My mom says that I should cut her blanket in half (because of course she picked the biggest blanket she had as the blankie), and I think after the doctor's office incident I just might do it.  That way she can take the one piece in, and I can give her the other piece in the car while I stash the contaminated portion to wash later.

I also wanted to let you all know that I have adjusted my photo blog concept a bit.  I found out that Blogger apparently has a limit on the number of readers you can have for a private blog - bleh! So I made my photo blog public, but just hid it to search engines.  I don't want to link directly to the blog from here, so I'll still have you fill out a request form if you want access, and then I'll send you the link (see the button on the right for the request form)!  I'm hoping this will make it a little easier for you all to follow as well. If you already requested to follow it, I sent you an e-mail, so check your inbox or e-mail me again!


(Clyde, looking adorable at the park last Saturday.  This was before The Cold hit.  Also, I'm in love with his hat.)


Oh, and we'll probably go to the zoo on Friday with my mom and sister - I'm glad I finally have a day nailed down, because Wyatt has been bugging me for weeks to go back to the zoo.  He keeps talking about the "elephants", and "giraffes", and "peacocks" (imagine the ends of each of those words going up, as in a sing-song voice).  Usually the conversation goes something like this:

Wyatt: "We're going to go to the zoo!"

Me: *laugh* "You want to go to the zoo?"

Wyatt: "Um, okay, sure."

Me (realizing my mistake): "Oh, we can't go to the zoo today, honey."
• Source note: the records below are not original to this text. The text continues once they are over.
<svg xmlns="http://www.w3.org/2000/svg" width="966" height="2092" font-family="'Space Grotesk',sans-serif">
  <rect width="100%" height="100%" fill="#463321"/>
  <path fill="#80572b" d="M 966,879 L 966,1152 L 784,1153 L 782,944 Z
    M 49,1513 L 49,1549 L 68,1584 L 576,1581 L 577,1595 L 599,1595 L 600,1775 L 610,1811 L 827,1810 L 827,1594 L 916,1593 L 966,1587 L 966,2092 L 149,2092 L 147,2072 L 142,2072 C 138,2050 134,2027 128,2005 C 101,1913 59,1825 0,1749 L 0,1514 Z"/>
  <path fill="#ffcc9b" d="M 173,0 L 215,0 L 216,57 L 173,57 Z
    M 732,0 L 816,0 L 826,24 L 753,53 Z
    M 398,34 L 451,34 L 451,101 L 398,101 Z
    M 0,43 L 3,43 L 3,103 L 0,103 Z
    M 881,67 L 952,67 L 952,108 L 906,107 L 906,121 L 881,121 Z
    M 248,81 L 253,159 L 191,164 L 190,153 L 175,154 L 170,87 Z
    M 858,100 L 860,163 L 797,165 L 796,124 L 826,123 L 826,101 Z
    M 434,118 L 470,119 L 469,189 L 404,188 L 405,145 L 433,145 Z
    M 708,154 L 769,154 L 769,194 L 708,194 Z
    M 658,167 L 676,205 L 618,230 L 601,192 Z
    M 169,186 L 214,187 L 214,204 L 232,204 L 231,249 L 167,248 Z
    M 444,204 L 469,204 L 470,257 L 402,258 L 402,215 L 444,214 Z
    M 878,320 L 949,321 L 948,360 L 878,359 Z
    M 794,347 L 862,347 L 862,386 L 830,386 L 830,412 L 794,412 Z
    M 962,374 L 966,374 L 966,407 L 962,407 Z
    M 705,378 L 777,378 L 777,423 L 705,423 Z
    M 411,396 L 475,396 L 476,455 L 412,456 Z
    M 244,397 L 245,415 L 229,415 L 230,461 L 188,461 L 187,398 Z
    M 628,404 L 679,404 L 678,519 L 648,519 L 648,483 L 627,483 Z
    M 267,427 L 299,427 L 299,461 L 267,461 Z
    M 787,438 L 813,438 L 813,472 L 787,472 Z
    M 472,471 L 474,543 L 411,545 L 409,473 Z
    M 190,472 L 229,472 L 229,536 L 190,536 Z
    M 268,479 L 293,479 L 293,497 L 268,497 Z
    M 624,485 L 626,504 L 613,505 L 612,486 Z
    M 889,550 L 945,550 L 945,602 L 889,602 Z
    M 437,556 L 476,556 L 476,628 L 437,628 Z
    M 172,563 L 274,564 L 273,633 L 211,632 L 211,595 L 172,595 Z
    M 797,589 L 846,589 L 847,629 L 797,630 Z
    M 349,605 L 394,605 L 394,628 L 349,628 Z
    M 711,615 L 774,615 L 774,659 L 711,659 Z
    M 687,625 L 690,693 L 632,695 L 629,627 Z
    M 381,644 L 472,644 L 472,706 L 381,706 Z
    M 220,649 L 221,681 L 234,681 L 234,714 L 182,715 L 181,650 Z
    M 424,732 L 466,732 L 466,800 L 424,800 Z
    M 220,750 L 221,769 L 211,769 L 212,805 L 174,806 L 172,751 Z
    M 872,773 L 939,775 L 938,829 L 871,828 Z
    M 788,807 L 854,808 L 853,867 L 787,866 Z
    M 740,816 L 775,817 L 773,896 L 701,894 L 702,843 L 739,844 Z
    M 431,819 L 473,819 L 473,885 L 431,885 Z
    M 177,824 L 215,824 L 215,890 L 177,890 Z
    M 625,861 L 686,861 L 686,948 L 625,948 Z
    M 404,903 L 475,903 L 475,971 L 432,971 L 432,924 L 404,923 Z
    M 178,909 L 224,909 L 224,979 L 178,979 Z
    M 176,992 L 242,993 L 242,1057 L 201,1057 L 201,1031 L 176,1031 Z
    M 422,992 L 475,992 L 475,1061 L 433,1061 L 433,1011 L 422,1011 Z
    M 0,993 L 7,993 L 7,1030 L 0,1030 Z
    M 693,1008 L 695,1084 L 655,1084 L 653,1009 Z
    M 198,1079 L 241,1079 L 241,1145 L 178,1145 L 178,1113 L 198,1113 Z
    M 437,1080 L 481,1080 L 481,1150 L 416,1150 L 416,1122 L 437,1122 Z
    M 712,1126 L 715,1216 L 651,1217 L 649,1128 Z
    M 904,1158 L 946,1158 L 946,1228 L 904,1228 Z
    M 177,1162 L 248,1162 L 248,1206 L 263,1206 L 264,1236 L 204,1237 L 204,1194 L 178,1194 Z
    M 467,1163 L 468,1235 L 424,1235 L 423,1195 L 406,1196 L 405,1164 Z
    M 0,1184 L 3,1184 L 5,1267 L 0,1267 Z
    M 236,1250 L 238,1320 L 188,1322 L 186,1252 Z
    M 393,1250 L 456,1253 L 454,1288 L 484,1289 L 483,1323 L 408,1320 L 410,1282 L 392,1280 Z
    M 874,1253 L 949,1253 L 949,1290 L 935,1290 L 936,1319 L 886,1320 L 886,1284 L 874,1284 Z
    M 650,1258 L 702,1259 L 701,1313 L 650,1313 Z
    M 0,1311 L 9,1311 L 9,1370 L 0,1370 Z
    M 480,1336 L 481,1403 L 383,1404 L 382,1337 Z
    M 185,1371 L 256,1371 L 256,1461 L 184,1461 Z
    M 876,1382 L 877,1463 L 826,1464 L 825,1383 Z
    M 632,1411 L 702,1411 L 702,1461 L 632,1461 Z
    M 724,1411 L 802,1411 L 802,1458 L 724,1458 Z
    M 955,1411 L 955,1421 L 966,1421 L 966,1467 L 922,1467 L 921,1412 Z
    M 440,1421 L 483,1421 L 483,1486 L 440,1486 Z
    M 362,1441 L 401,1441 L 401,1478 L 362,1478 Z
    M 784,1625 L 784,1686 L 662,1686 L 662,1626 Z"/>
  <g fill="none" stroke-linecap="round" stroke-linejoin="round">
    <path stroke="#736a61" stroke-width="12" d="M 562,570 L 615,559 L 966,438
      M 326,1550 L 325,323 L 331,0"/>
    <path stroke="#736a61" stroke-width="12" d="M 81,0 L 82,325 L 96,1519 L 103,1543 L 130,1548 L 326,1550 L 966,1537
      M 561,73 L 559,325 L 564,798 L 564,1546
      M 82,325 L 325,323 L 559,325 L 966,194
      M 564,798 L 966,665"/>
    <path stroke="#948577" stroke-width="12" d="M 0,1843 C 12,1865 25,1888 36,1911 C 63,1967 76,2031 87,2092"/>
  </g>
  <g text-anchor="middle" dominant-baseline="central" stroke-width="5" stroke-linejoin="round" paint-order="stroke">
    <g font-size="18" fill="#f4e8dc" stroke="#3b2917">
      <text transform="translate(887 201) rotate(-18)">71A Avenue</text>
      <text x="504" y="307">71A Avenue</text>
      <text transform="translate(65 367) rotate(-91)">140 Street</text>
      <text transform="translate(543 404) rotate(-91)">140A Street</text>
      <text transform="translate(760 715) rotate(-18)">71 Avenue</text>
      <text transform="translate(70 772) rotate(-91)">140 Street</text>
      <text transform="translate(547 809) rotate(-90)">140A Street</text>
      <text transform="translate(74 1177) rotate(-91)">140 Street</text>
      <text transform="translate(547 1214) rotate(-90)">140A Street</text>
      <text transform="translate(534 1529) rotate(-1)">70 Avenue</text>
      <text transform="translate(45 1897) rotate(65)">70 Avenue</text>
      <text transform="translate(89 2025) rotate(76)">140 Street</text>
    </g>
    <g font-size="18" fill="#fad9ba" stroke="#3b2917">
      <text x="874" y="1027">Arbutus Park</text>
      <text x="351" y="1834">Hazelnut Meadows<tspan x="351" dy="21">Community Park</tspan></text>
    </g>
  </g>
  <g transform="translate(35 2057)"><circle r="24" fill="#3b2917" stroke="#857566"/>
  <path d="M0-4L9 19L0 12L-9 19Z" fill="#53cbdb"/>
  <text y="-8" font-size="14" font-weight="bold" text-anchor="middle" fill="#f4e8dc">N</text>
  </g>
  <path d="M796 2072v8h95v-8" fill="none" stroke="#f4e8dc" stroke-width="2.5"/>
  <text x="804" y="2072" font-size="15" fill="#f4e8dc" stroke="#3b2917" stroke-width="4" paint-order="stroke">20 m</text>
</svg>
Wyatt: *silence with a horrified look* or *whimpering that evolves into crying*

Me (in an effort to avert an incident): "We'll go to the zoo soon though, okay?  We'll go soon."

Wyatt: "Yay, we'll go to the zoo soon!"

My friends, "soon" has finally come.  I had to push off "soon" too many times.  Any more promises of "soon" and the first "soon" will turn into a lie.  I already feel guilty about it, so it's this Friday for sure!  I think The Cold should have left us by then.

What have you all been up to this week?